Start of MATERIAL SHOWN

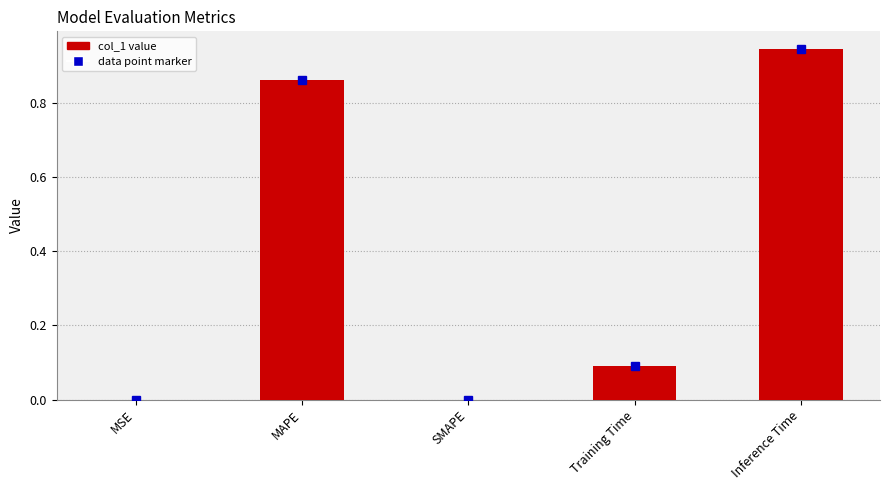

What is the sum of all values?

1.9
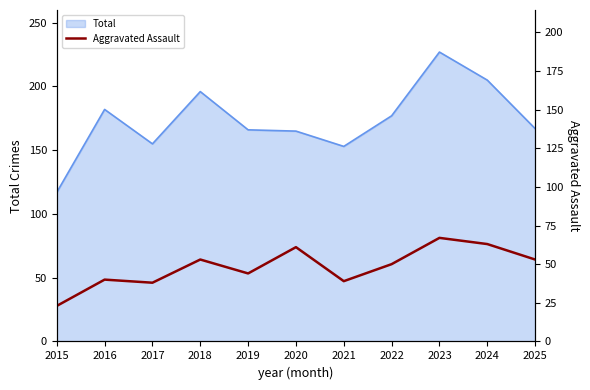

What is the lowest value of the Total series?

117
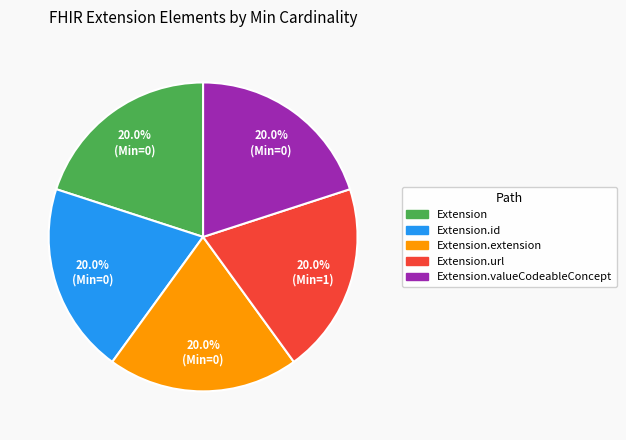

Is there a majority slice in this chart?

No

End of MATERIAL SHOWN

### TASK TO COMPLETE
Copy out each line of the listing above that contains the string "What". Treat uppercase and lowercase as different.

### ANSWER AREA
What is the sum of all values?
What is the lowest value of the Total series?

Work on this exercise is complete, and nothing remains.